**Work to complete**
Each line from the one containing "tote bag: none" onward, through the end of the entries, is to be transcribed exactly; nothing else is to be included.

(Bounding box coordinates)
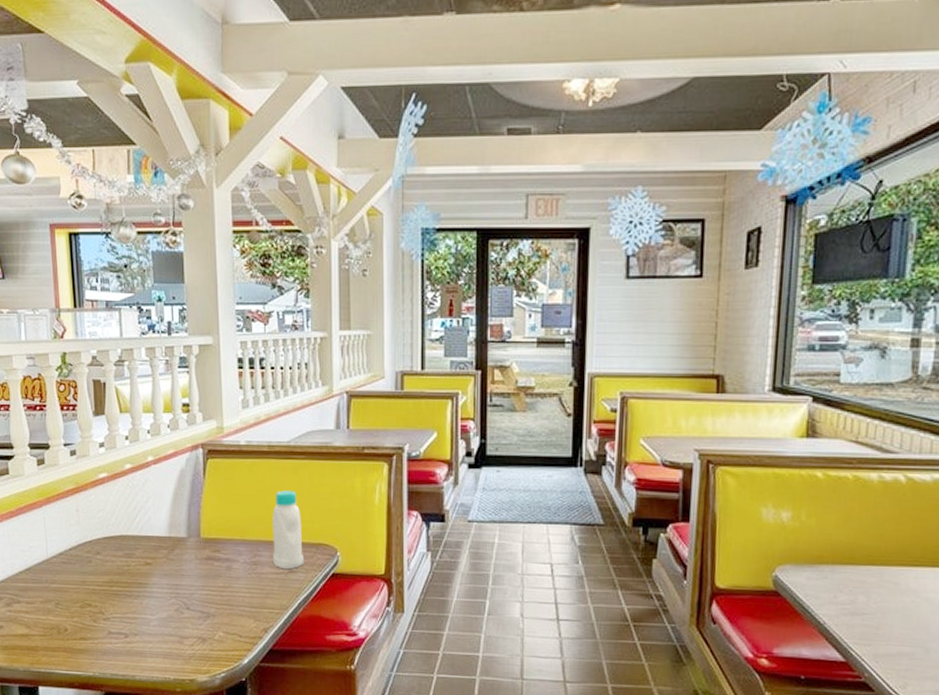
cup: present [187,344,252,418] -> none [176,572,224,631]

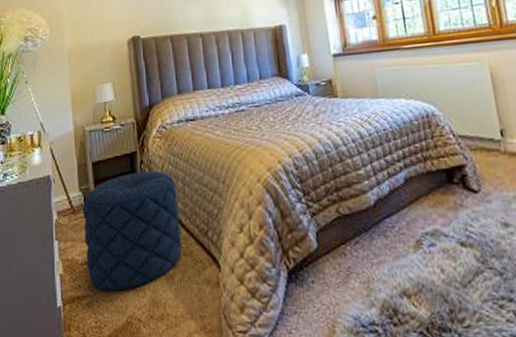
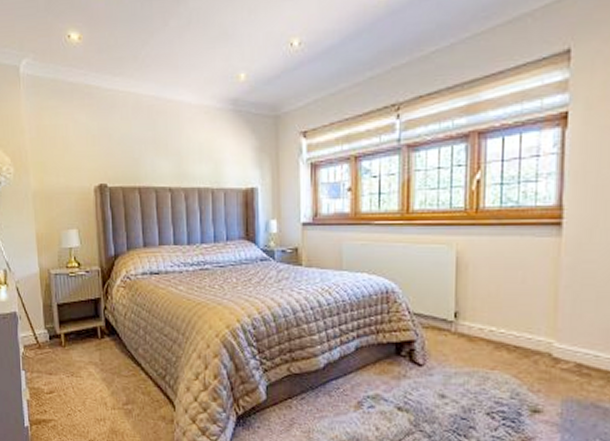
pouf: present [83,170,182,291] -> none [48,317,141,419]

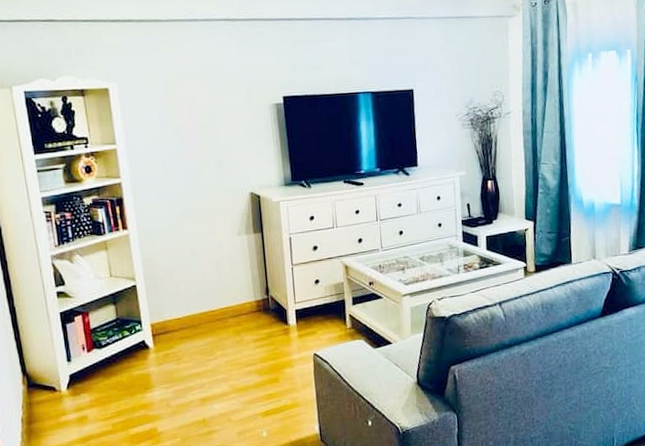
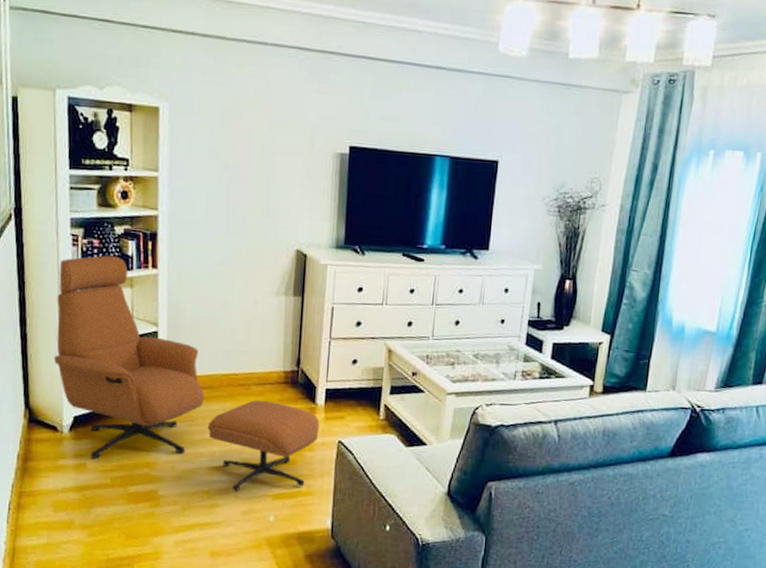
armchair: none [37,224,295,416] -> present [53,255,320,492]

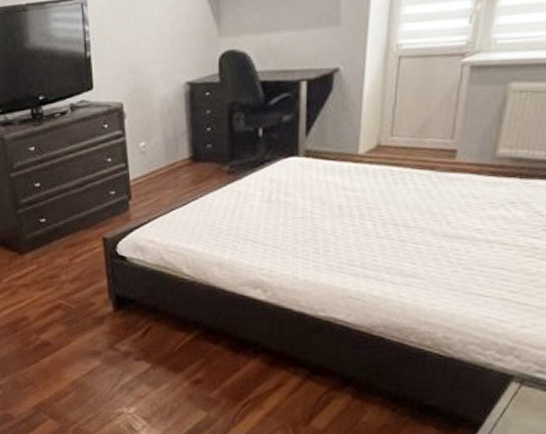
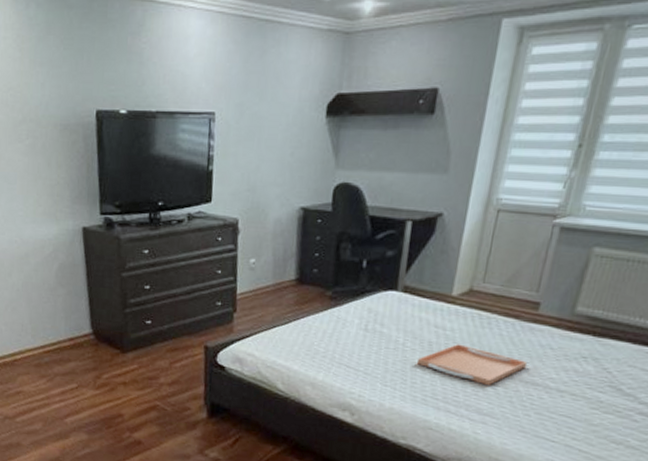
serving tray: none [327,204,450,246] -> present [416,344,528,386]

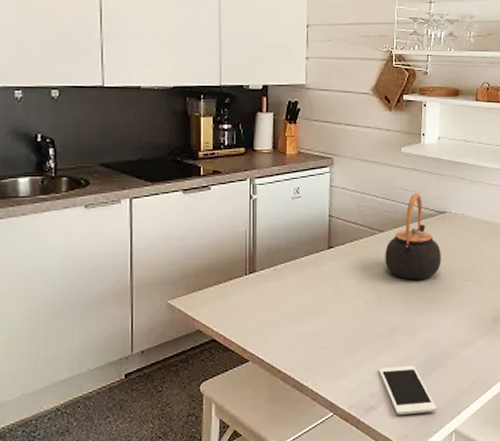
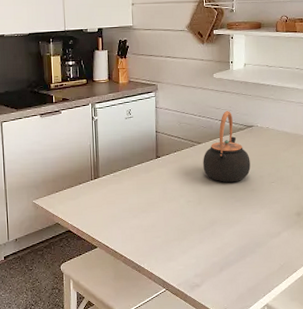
cell phone: present [378,365,437,415] -> none [201,252,251,292]

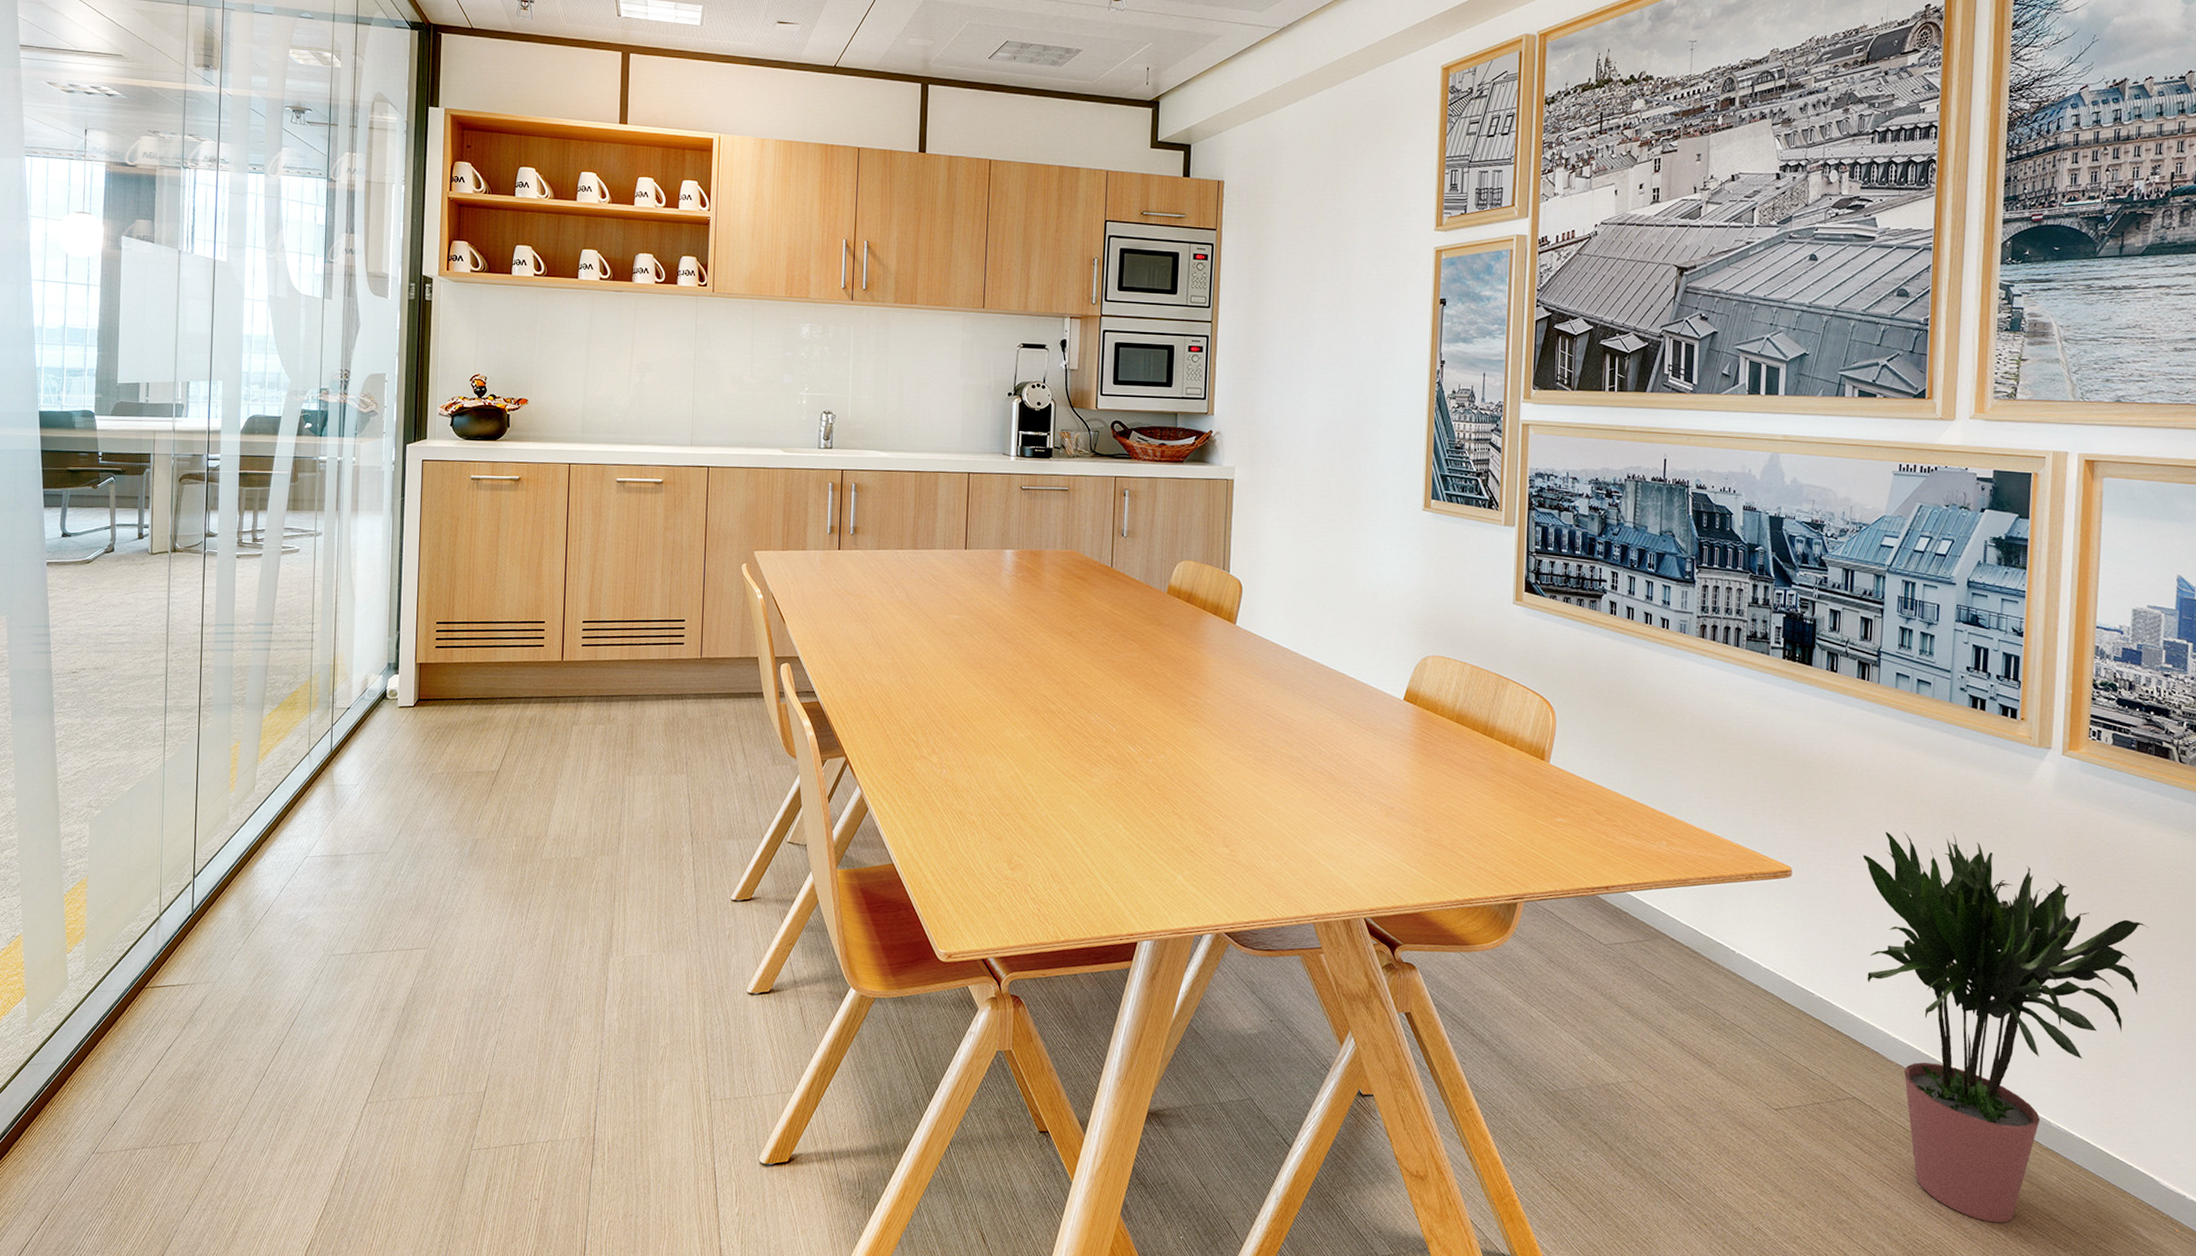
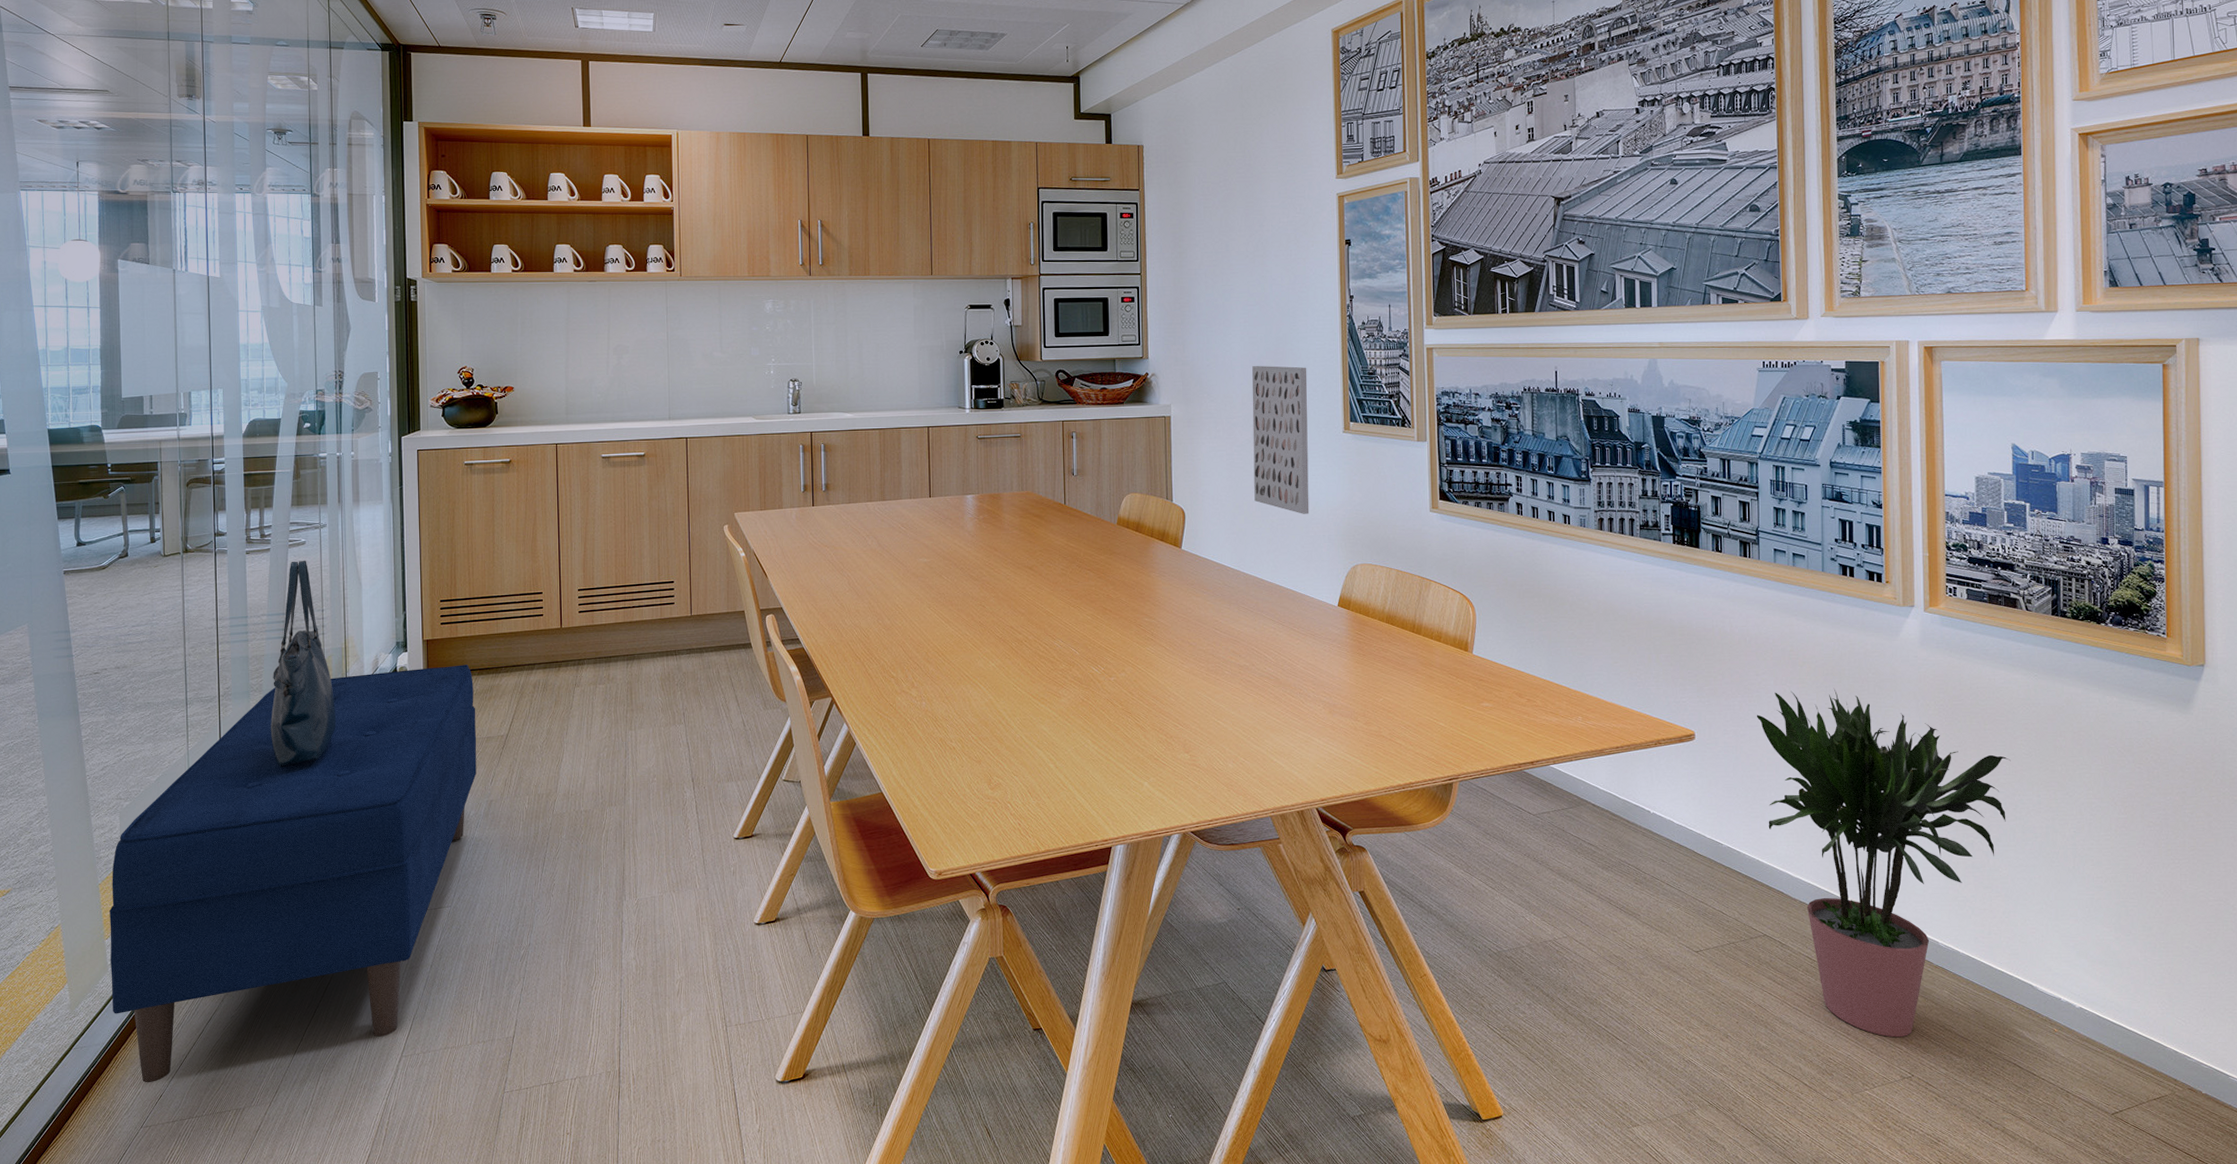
bench: none [70,692,467,1108] -> present [109,665,477,1083]
tote bag: none [251,568,320,788] -> present [271,560,336,768]
wall art: none [1319,431,1388,597] -> present [1252,366,1309,514]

**Expected output**
tote bag: none [251,568,320,788] -> present [271,560,336,768]
wall art: none [1319,431,1388,597] -> present [1252,366,1309,514]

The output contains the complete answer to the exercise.